# When n is 0, why the OJ requires returning the list with a NULL pointer, not an empty list?

• I don't think it makes any sense to do so. When n is 0, we just cannot generate any trees, so the list should be empty.

• I found there are many other problems with edge cases that do not make sense.
A simple if(n==0){} would get around such problems as this issue does actually not bring much technical significance.
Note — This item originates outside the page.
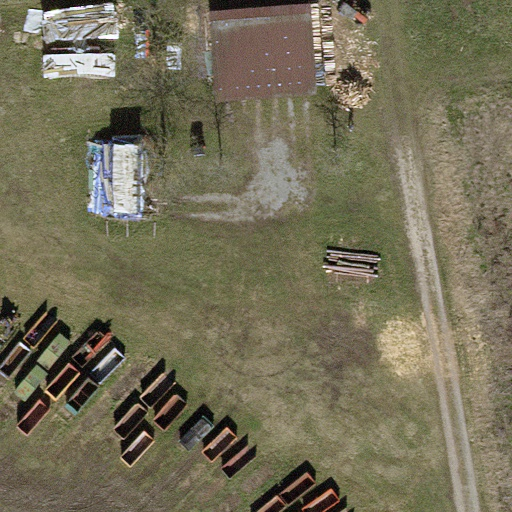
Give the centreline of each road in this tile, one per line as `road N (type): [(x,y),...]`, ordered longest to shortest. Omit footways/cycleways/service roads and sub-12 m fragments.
road 1 (track): [(473,511),(392,71)]
road 2 (track): [(511,69),(392,71),(382,0)]
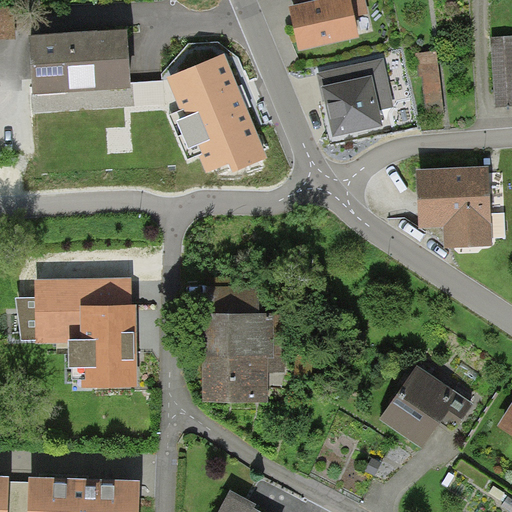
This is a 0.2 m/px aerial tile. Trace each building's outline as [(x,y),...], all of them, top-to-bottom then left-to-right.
[(326,0),(294,7),(289,8),(290,12),(299,53),(359,40),(354,17),(350,0),(326,0)] [(292,0),(294,7),(326,0),(350,0),(354,17),(368,14),(364,0),(292,0)] [(0,41),(16,41),(15,8),(0,8),(0,41)] [(78,33),(29,36),(33,94),(131,87),(127,29),(78,33)] [(511,37),(492,39),(495,108),(511,106),(511,37)] [(438,52),(416,55),(419,76),(423,76),(427,116),(444,114),(438,52)] [(246,102),(226,53),(168,76),(182,109),(169,114),(188,160),(201,155),(208,173),(229,164),(231,171),(268,156),(246,102)] [(383,59),(317,74),(327,118),(332,140),(383,128),(379,111),(394,108),(383,59)] [(489,168),(416,172),(418,204),(419,230),(443,229),(445,250),(493,247),(489,168)] [(82,390),(138,388),(137,307),(132,307),(132,280),(35,281),(35,299),(15,299),(22,342),(36,342),(36,345),(68,344),(69,371),(86,371),(86,382),(82,382),(82,390)] [(220,316),(260,316),(260,288),(221,288),(220,316)] [(220,316),(203,316),(203,404),(268,404),(268,374),(286,374),(286,340),(274,340),(274,316),(260,316),(220,316)] [(453,392),(417,367),(380,420),(423,450),(439,427),(445,418),(458,427),(474,405),(453,390),(453,392)] [(511,404),(497,428),(511,437),(511,404)] [(0,479),(0,511),(8,511),(9,482),(9,480),(0,479)] [(95,483),(29,480),(29,483),(27,511),(139,511),(141,484),(95,483)] [(27,511),(29,483),(9,482),(8,511),(27,511)] [(251,502),(230,491),(218,511),(258,511),(254,510),(257,505),(251,502)]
• It does seem odd when you think about it, but I actually found that including this edge case in my code with this result helped me simplify my solution. I ended up creating a helper function that generated trees from X-Y rather than 1-N, and I returned null when X > Y.

• If you think about how we define size 1 trees,
then it's most natural and consistent to say that a tree with root==null has size 0.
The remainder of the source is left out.